> **Exercise prompt**
Copy out every line of the material below, character for character, apart from the pictures.

> **Given data**
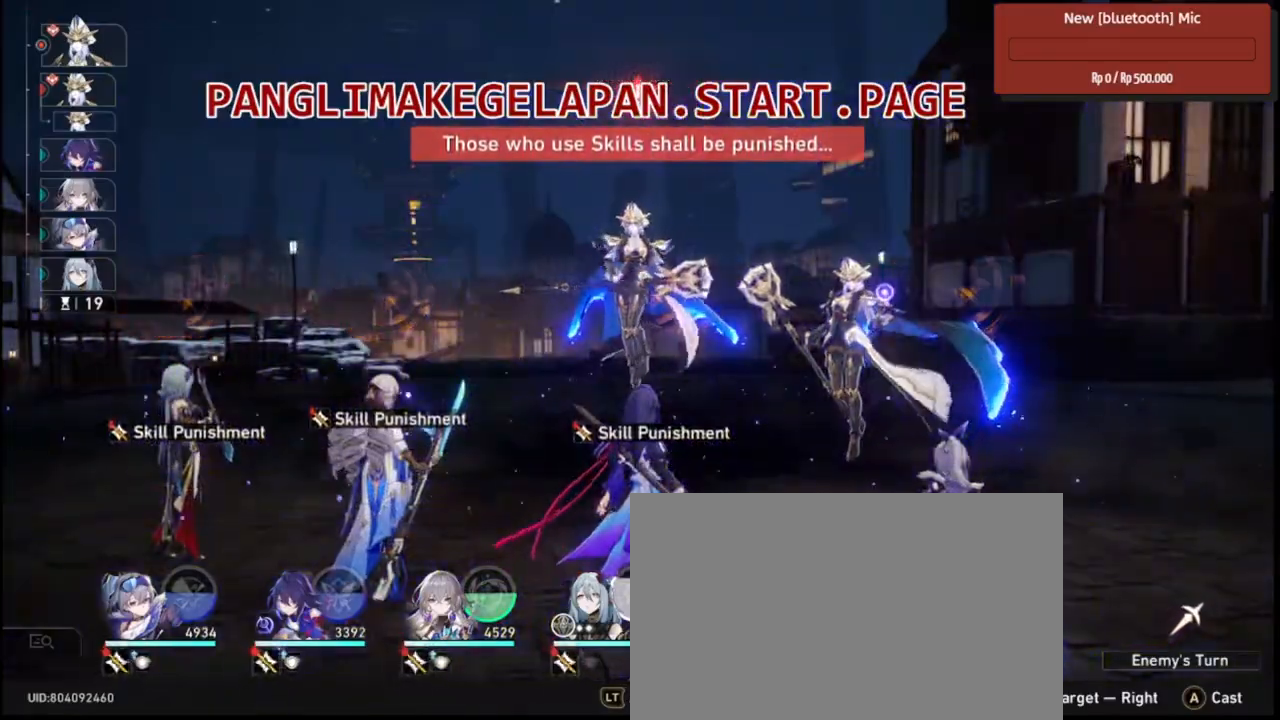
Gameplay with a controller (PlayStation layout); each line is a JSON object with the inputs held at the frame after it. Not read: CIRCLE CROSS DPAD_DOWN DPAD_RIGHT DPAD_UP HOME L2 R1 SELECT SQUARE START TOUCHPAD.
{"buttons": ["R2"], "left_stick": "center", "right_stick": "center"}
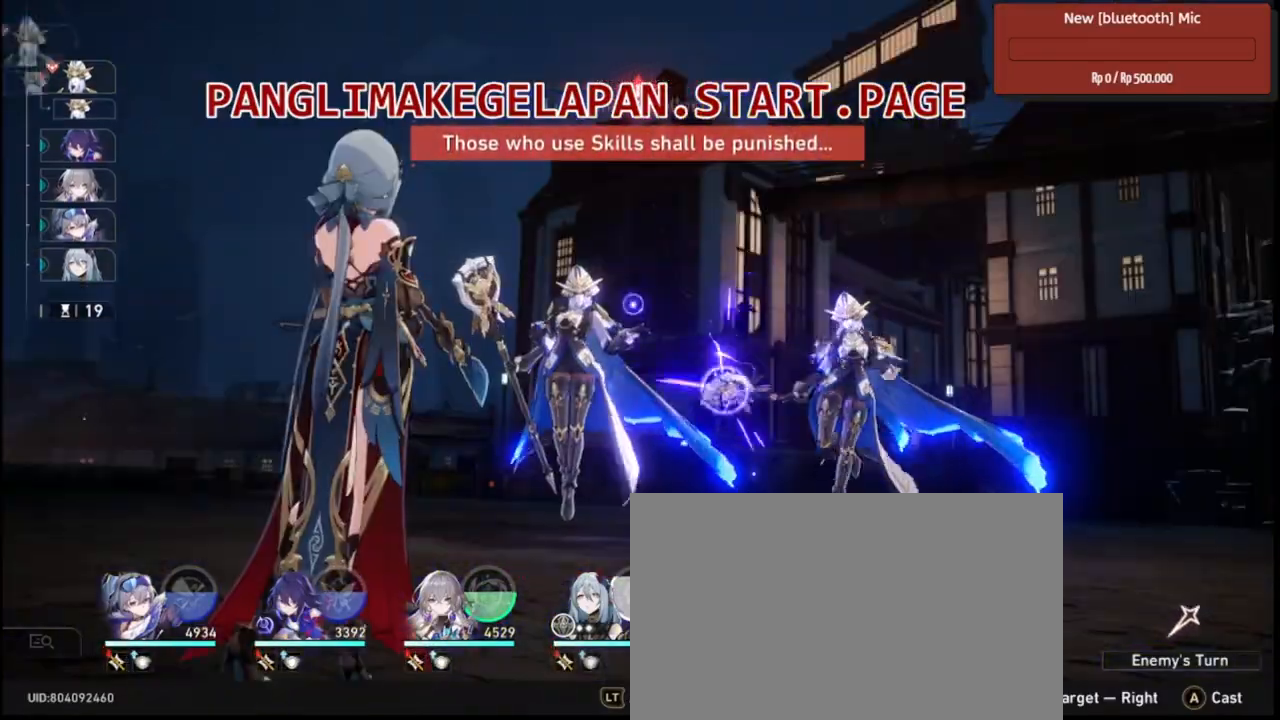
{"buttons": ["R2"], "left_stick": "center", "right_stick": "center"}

> **Response area**
Gameplay with a controller (PlayStation layout); each line is a JSON object with the inputs held at the frame after it. Not read: CIRCLE CROSS DPAD_DOWN DPAD_RIGHT DPAD_UP HOME L2 R1 SELECT SQUARE START TOUCHPAD.
{"buttons": ["R2"], "left_stick": "center", "right_stick": "center"}
{"buttons": ["R2"], "left_stick": "center", "right_stick": "center"}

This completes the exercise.